## Text segment
______

Organizati­ons that range from the influentia­l U.S. Chamber of Commerce to the National Associatio­n of Criminal Defense Lawyers have raised objections to legislatio­n that would sharpen the teeth of the Foreign Agents Registrati­on Act. The law, enacted 80 years ago to expose Nazi propaganda, requires people to disclose when they lobby in the U.S. on behalf of foreign government­s or political entities.

While there's bipartisan support for cracking down on unregister­ed foreign agents, several of the changes proposed in congressio­nal bills could backfire by sweeping in a host of unintended targets, according to critics. That pushback has effectivel­y kept the legislatio­n from advancing as lobbying groups press for revisions.

One of the most contentiou­s provisions would eliminate a popular loophole that permits lobbyists representi­ng foreign commercial interests to be exempt from the law, known as FARA. That shift, one business group has warned, could extend the rigorous disclosure requiremen­ts to U.S. subsidiari­es of global companies, stigmatizi­ng them as foreign agents even though they employ thousands of Americans.

______

## Data section
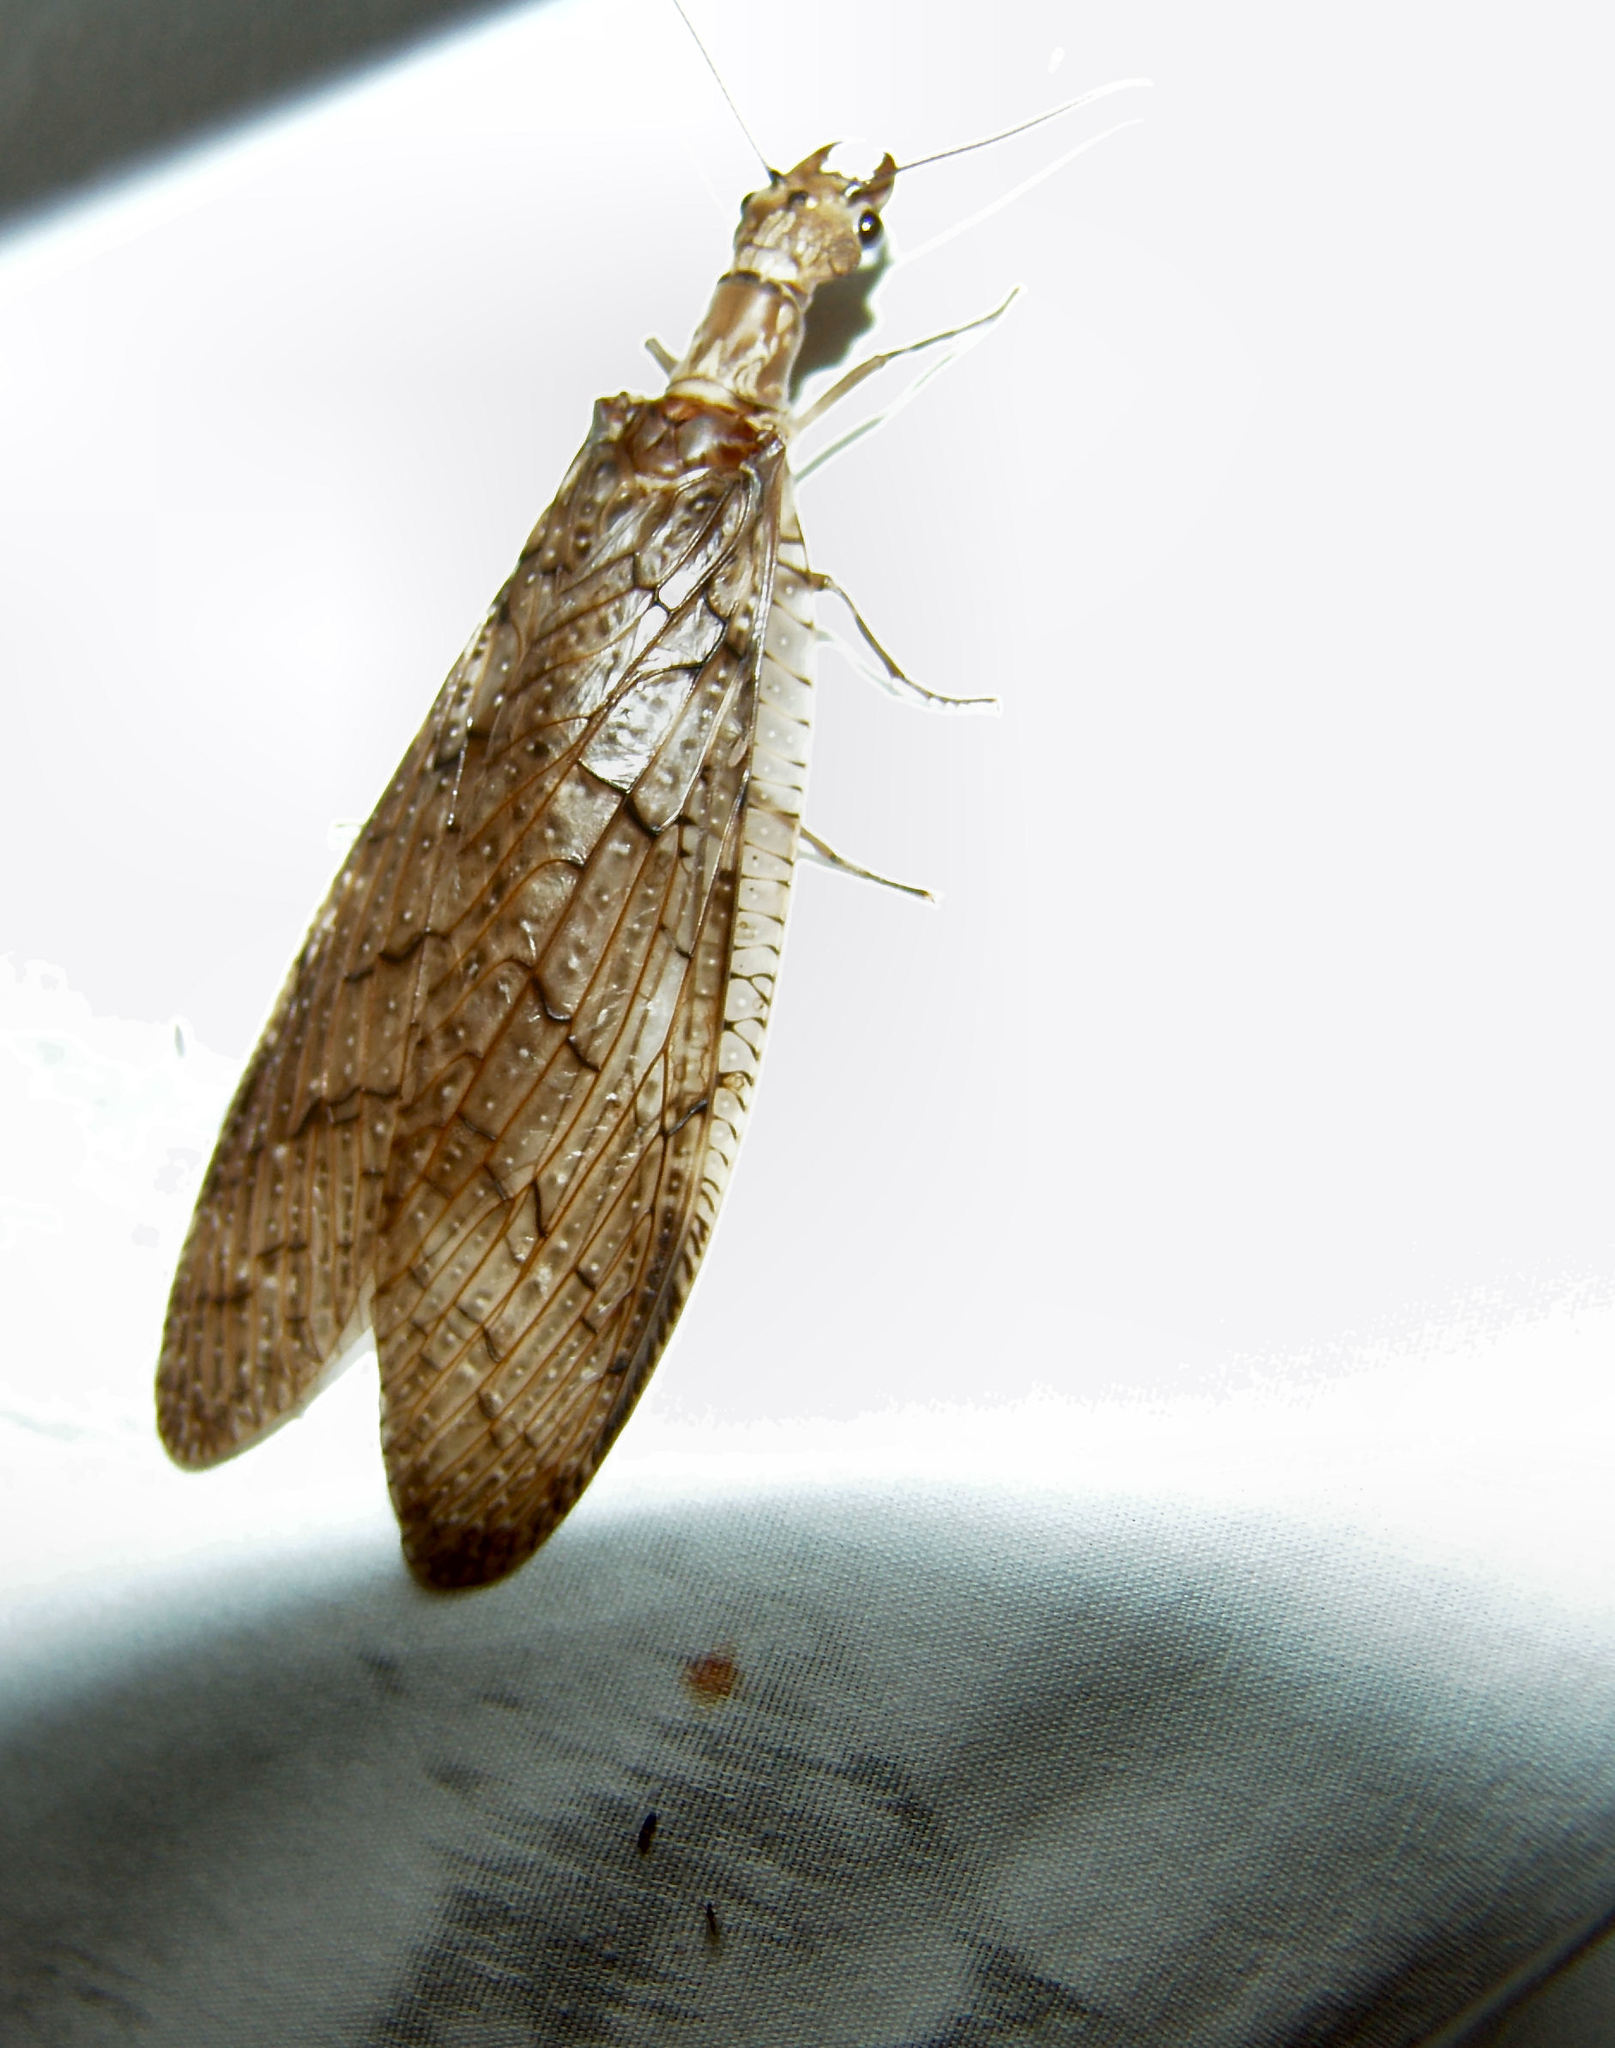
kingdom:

______

## Prompt A
In the passage on the Foreign Agents Registration Act, what was the law originally enacted to expose?
## Prompt B
From the Foreign Agents Registration Act passage, extract the words starting with "One of the most" and going on through "thousands of Americans.".
The lines have no connection to the text.

## Your solution A
Nazi propaganda.

## Your solution B
One of the most contentiou­s provisions would eliminate a popular loophole that permits lobbyists representi­ng foreign commercial interests to be exempt from the law, known as FARA. That shift, one business group has warned, could extend the rigorous disclosure requiremen­ts to U.S. subsidiari­es of global companies, stigmatizi­ng them as foreign agents even though they employ thousands of Americans.